:: Selected text

Network Flow

Idea: model a network as a graph where some material (water, data, etc) flows along edges, but each edge has a maximum capacity for flow.

_images/flow1.png

Like MST and shortest paths, many problems from many areas (e.g. transportation, communication, image processing) can be put in this form.

Flow Networks

A flow network is a directed graph \(G=(V,E)\) where each edge e has a nonnegative capacity \(c_e\) (for simplicity, assume capacities are integers).

There are also designated source and sink nodes \(s, t \in V\).

All other nodes are called internal nodes.

We assume every node has at least 1 edge connected to it (otherwise we remove it).

S-T Flow

An s-t flow (or simply “flow”) is a function \(f: E \to \mathbb{R}\) (where \(f(e)\) is the amount of flow along edge e) satisfying:

  1. For all \(e \in E, 0 \leq f(e) \leq c_e\) (flow does not exceed capacity

  2. For all internal nodes v, \(\sum_{(u, v)\in E} f(e)= \sum_{(v, u)\in E} f(e)\) (flow into v = flow out of v; conservation of mass)

_images/flow2.png

Flow into u: \(f(s, u) = 20\)

Flow out of u: \(f(u, v) + f(u, t) = 10 + 10 = 20\)

The value of a flow f is the total flow coming out of the source: \(v(f) = \sum_{(s, u) \in E} f(e)\).

In the example above, \(v(f) = f(s, u) + f(s, v) = 20 + 0 + 20\).

Maximum-Flow Problem

Given a flow network, find a flow with the largest possible value.

To solve this, there’s a natural greedy approach: given a flow, incrementally try to increase the flow along some path from s to t.

  1. Start with 0 flow at each edge: this is a valid flow.

  2. Given a path from s to t, look at the minimum capacity of edges along it: this is the bottleneck for adding flow along the path. Add this much flow along each edge.

Ex: Consider the path \((s, u, v, t)\). Minimum capacity is 20, so we could “push” 20 units of flow along the path to get a flow of higher value.

_images/flow3.png

We could then try to push more flow along a different path, etc. However, in this example, we get stuck! There are no more paths we can push flow on, but this flow is not optimal.

In order to get an optimal flow (of value 30 in this example), we would need to decrease the flow from u to v from 20 to only 10. To keep track of which edges can be increased or decreased, we use the residual graph.

::::
:: Dataset excerpts

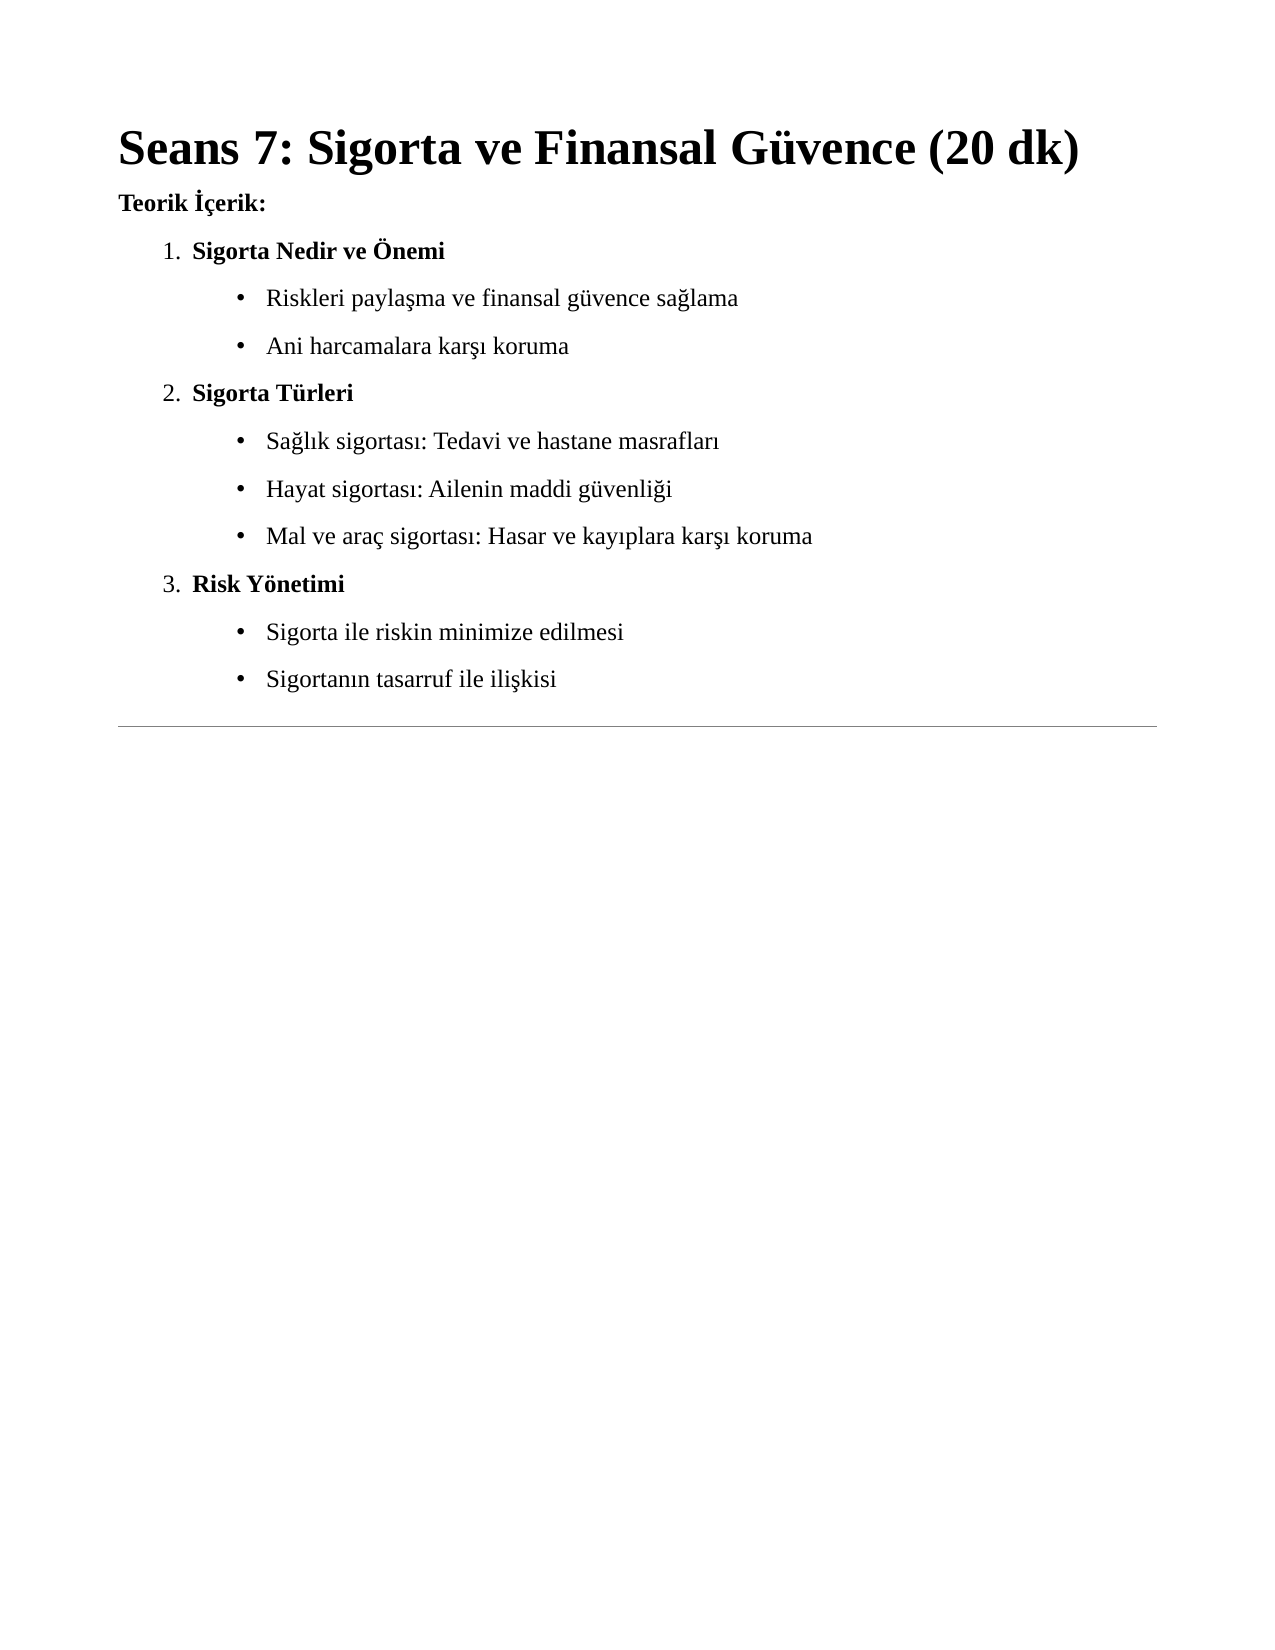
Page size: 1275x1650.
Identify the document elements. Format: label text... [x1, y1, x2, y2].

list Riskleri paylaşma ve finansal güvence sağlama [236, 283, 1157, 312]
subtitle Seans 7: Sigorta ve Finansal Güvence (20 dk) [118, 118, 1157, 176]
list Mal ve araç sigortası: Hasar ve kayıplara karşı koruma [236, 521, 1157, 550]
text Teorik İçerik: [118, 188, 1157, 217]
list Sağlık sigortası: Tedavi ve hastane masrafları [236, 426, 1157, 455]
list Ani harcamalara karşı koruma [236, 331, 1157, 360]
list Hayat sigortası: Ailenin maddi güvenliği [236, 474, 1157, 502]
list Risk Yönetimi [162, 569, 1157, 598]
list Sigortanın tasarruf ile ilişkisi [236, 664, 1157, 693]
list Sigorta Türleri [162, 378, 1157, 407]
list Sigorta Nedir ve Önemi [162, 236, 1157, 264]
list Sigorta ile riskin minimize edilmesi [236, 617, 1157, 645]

::::
:: Dataset excerpts

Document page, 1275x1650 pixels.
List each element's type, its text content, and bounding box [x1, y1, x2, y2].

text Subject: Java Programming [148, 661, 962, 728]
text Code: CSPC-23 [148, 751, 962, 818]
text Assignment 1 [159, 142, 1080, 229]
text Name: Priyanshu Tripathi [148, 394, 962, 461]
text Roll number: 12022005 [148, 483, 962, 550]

::::

* What to do: In the network flow notes, what does the value of a flow measure?

* Exercise output: The total flow coming out of the source.